— Ага!
— Вез нее нельзя никак. Она, так сказать, представитель национальной республики. В газете должна присутствовать непременно. Значит, придется разбудить!
Снова перетасовал рисунки, задержал в руке портрет буфетчицы Клавы Канюки.
— Очень похоже! — похвалил. — А копию можно сделать?
— Сделаю, если нужно.
Тон первого помощника снова стал официальным:
— Нужно! Вдруг понадобится Клавдию Канюку поместить на Доску почета. Она у нас передовая.
— Если хотите, я могу и Доброхотову. Она ветеран.
— Доброхотову? — Мосин запнулся, кашлянул. — Сделайте, конечно. — Подвигал губами, почесал за ухом: — А нельзя ли Канюки не один, а два экземплярчика? Лично для нее. Женщине приятно будет иметь такое. Надо людей, так сказать, стимулировать.
— Конечно, сделаю, раз надо.
Первый помощник светло, совсем по-детски улыбнулся:
— Ну, спасибо! И размером покрупнее, чтоб в рамку!
Когда он ушел, Смолин рассмеялся:
— А вы говорите — спаркер! Здесь, дорогой мой, куда более возвышенные материи.
До трех часов ночи разбирал Смолин чертежи, схемы и цифровые выкладки Чайкина. Взял в руки папку со скепсисом, даже с раздражением — тратить на прожектерство такое дорогое для него время! Но уже по первым страницам понял: содержимое папки, по крайней мере, заслуживает внимания. Одолел новые страницы, и стало ясно: задуманное Чайкиным любопытно. Есть серьезные просчеты, даже научное легкомыслие, результат недостатка знаний и опыта. Но бесспорно одно: в работе таится необычное. Нет, окончательные выводы делать сейчас рано.

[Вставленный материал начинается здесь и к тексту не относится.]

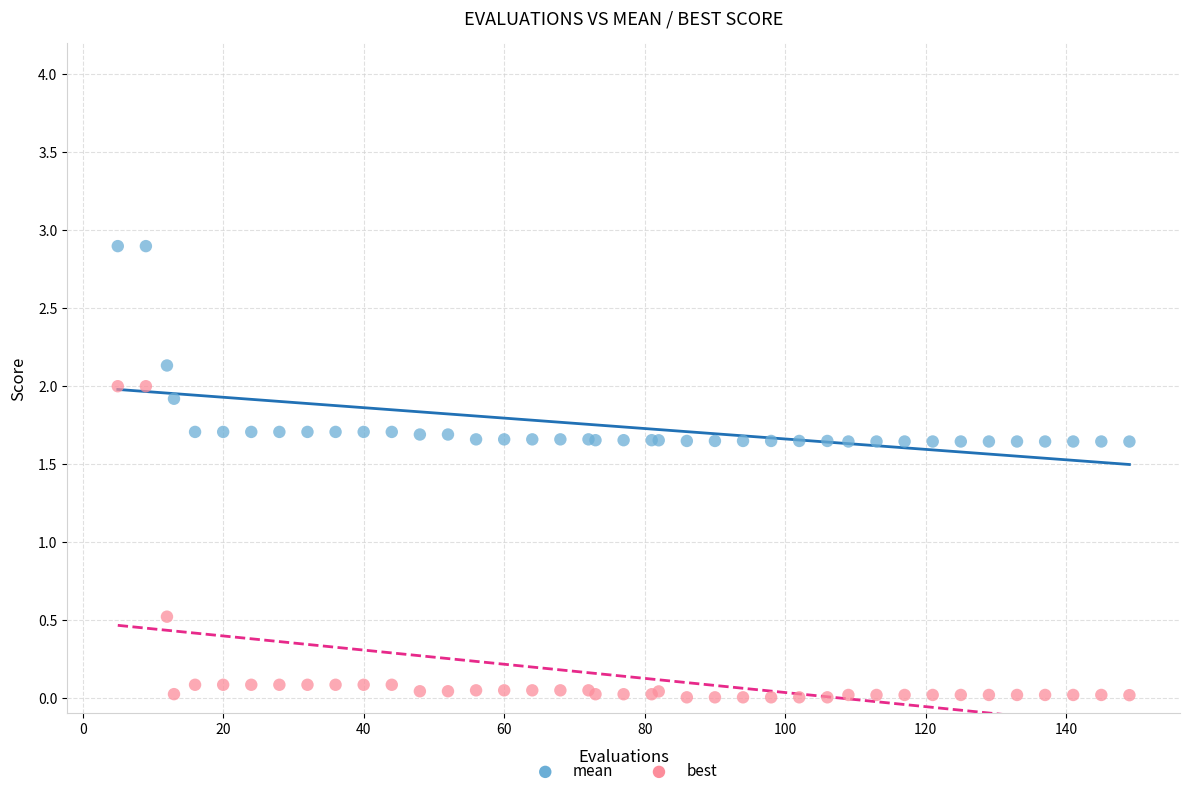

Which series reaches the minimum Y coordinate?

best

Надо б посидеть не три часа ночью, а со свежей головой не один денек, кое-что свое предложить, чтобы попробовать в решающих направлениях вывести идею Чайкина из бесспорно тупиковых ситуаций, из которых он сам на данном этапе без помощи более опытного и более знающего не выйдет. Смолин любил в науке неожиданное, спорное, способное увлечь, вызывающее на борьбу и преодоление сопротивления. Идея Чайкина принадлежала именно к такому, что способно лишить душевного равновесия. А в самом деле: почему бы нет?
Словом, утром Смолин проснулся в настроении скорее всего хорошем. Но вскоре оно было испорчено.

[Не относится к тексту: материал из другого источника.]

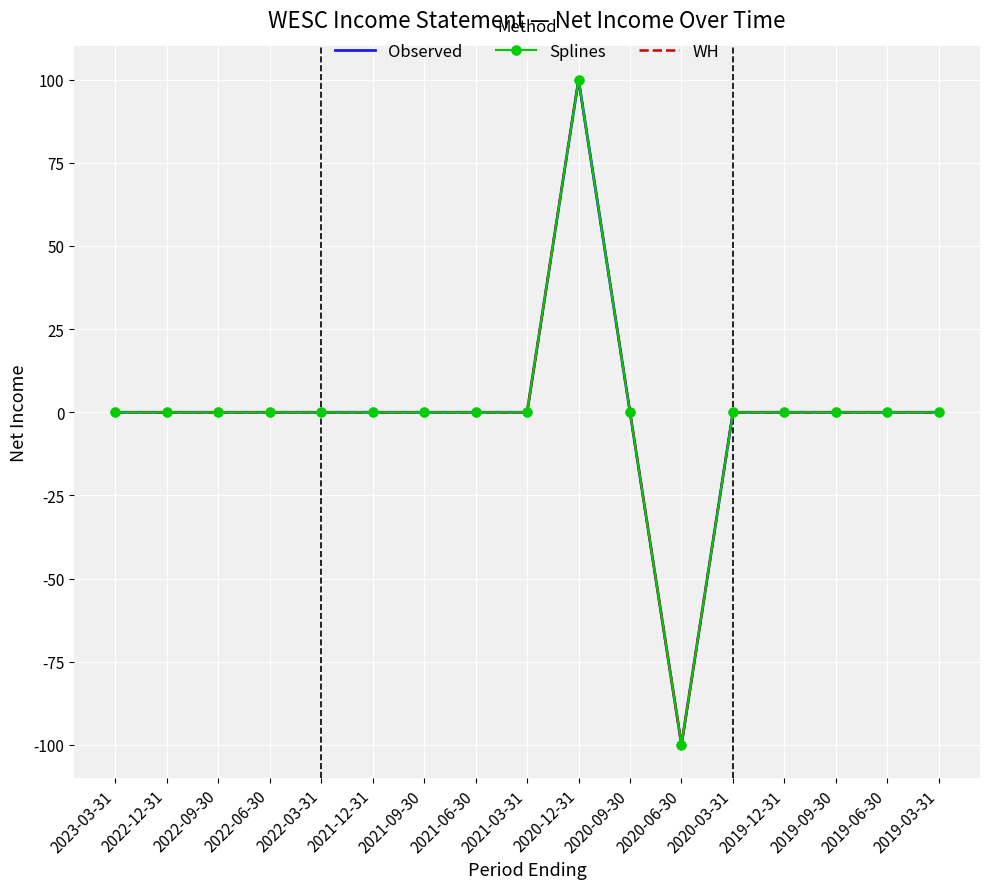

Between 2020-03-31 and 2019-03-31, which is larger?

2020-03-31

Обычно по утрам сразу же после семичасовой побудки по судовой радиотрансляции пускали московскую программу с последними известиями. Политической текучкой Смолин не интересовался. Он тут же выключил репродуктор, но голос диктора, какой-то необычно напряженный, доносился из-за тонкой стенки соседней каюты и настораживал. Смолин прислушался. Передавали заявление Советского правительства в ответ на речь президента США, которую тот произнес несколько дней назад. Судя по нашему ответу, президентская речь была откровенно воинственной и прямолинейной: никакого диалога с русскими, укрощать их лишь силой, вплоть до начала предупредительной локальной ядерной войны, только с позиции силы можно заставить русских изменить их внешнюю и даже внутреннюю политику. Со своей стороны, Москва в столь же решительных тонах давала американскому президенту отпор. Из советского заявления было ясно, что мы тоже готовы прибегнуть к крайним средствам в ответ на любое опасное действие противной стороны. Американскую сторону называли «противной», словно уже пошел в ход лексикон военного времени. Было очевидно: дело серьезное.

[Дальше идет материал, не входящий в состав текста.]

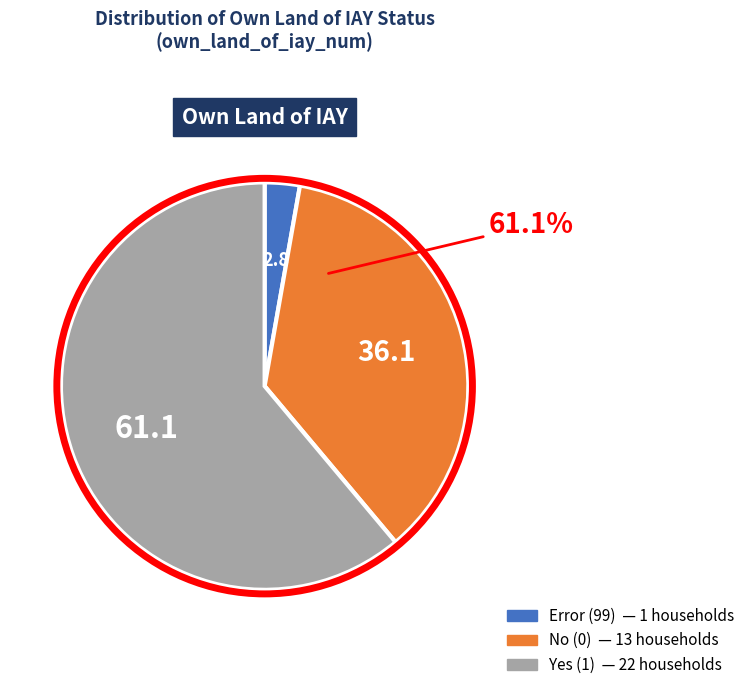

Is it true that ERROR / 99 is 86% of the pie?

False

К завтраку обычно приходят в разное время, кто как проснется. А сейчас кают-компания оказалась в полном комплекте. И за капитанским столом все в сборе. На завтрак подали яйца, по меню всмятку, но, как обычно, крутые до каменной твердости. Сидели молча, и треск разбиваемой яичной скорлупы напоминал о насильственном нарушении целого и естественного.
— Слышали? — первая нарушила молчание Доброхотова.
Ей не ответили.
— В скольких рейсах участвую, а еще ни разу судовое радио не приносило нам ничего подобного! — продолжала она.
— Лично для меня все это не столь уж неожиданно. Я даже подобное предполагал… — заметил лучше всех осведомленный в политике Ясневич.
— Никогда не хочется думать о худшем, — вздохнул Золотцев.
— А надо! — веско обронил капитан, глядя в чашку с чаем. Яиц он не ел. — Мы, моряки, всегда обязаны быть готовы к худшему.